(Itemized modification records)

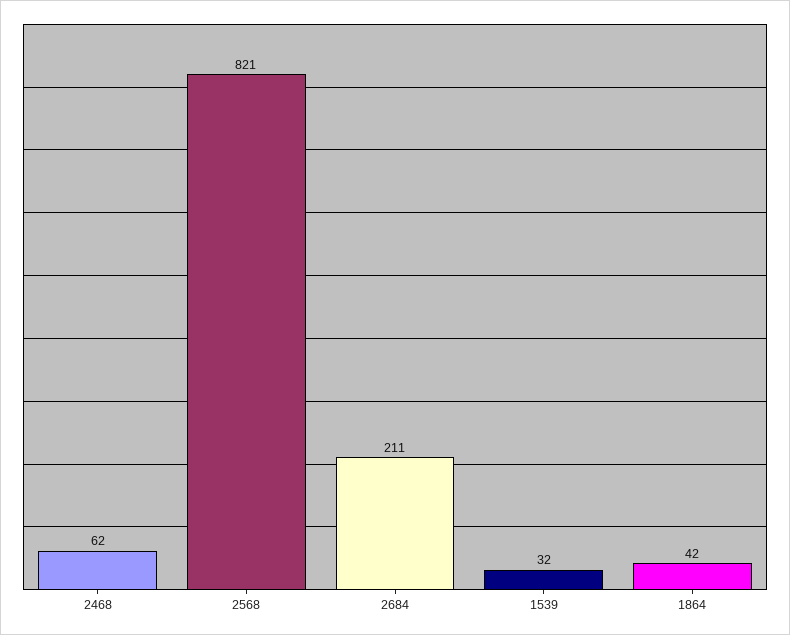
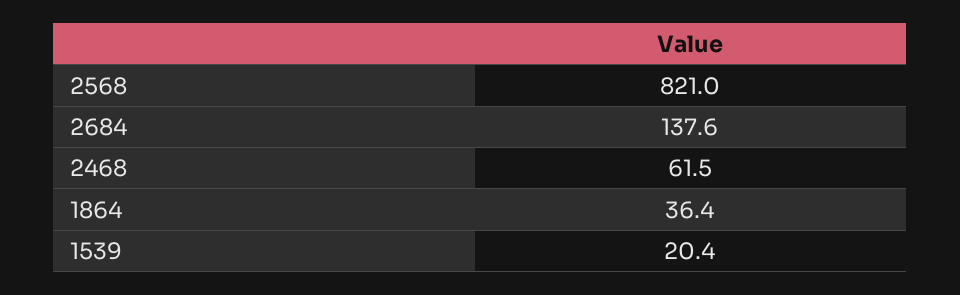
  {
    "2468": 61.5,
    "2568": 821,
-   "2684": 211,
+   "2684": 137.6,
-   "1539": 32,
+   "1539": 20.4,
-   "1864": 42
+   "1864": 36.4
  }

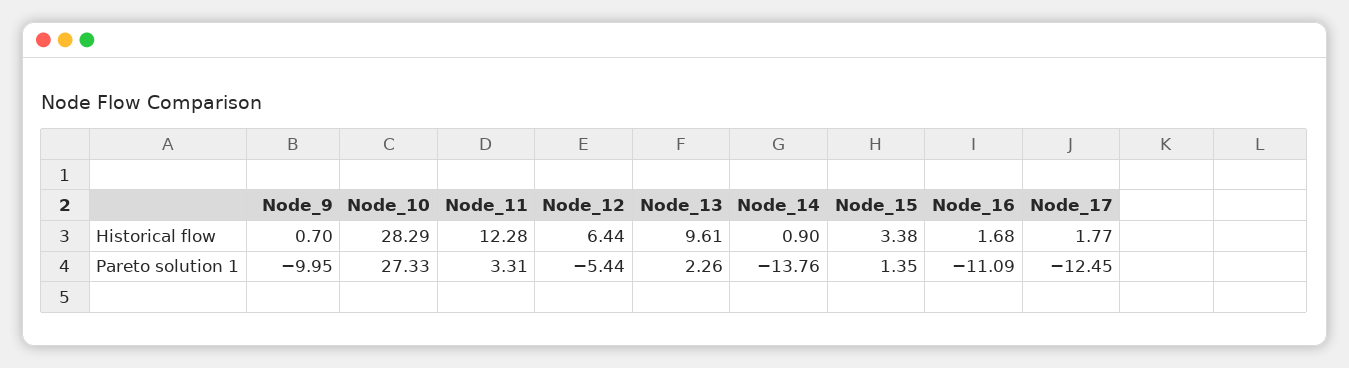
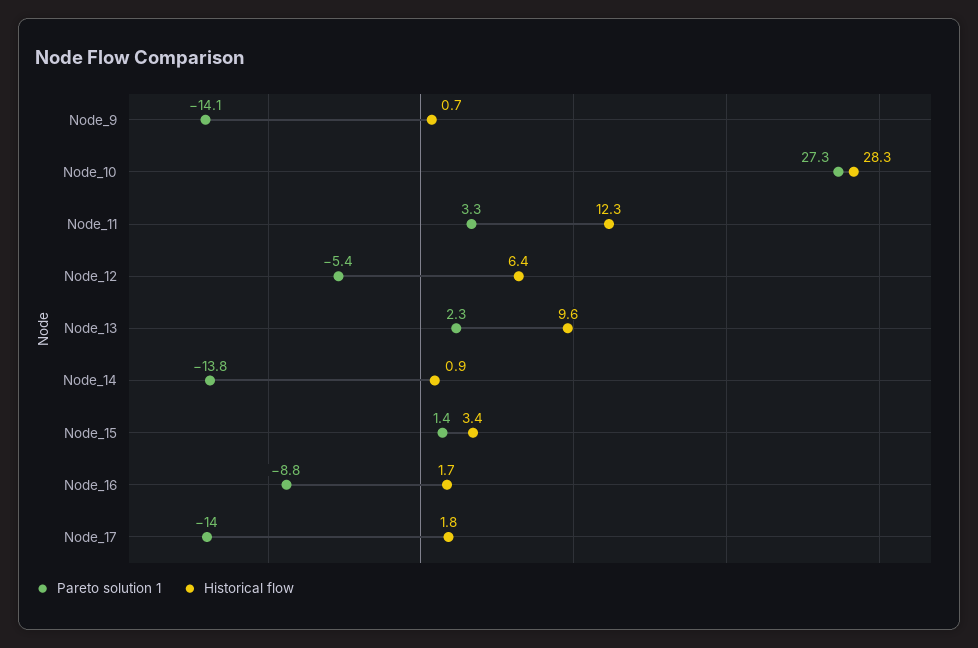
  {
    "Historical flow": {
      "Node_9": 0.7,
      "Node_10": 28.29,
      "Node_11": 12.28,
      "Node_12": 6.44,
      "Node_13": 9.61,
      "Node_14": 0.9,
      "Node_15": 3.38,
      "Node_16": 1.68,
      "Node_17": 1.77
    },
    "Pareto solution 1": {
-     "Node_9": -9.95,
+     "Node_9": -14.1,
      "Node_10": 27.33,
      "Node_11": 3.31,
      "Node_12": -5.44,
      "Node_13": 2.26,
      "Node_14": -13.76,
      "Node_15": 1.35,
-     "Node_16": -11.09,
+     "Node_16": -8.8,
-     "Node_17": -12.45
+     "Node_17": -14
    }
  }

TASK TO COMPLETE: Restate the records above exactly, less any pictures.

RESPONSE:
  {
    "2468": 61.5,
    "2568": 821,
-   "2684": 211,
+   "2684": 137.6,
-   "1539": 32,
+   "1539": 20.4,
-   "1864": 42
+   "1864": 36.4
  }

  {
    "Historical flow": {
      "Node_9": 0.7,
      "Node_10": 28.29,
      "Node_11": 12.28,
      "Node_12": 6.44,
      "Node_13": 9.61,
      "Node_14": 0.9,
      "Node_15": 3.38,
      "Node_16": 1.68,
      "Node_17": 1.77
    },
    "Pareto solution 1": {
-     "Node_9": -9.95,
+     "Node_9": -14.1,
      "Node_10": 27.33,
      "Node_11": 3.31,
      "Node_12": -5.44,
      "Node_13": 2.26,
      "Node_14": -13.76,
      "Node_15": 1.35,
-     "Node_16": -11.09,
+     "Node_16": -8.8,
-     "Node_17": -12.45
+     "Node_17": -14
    }
  }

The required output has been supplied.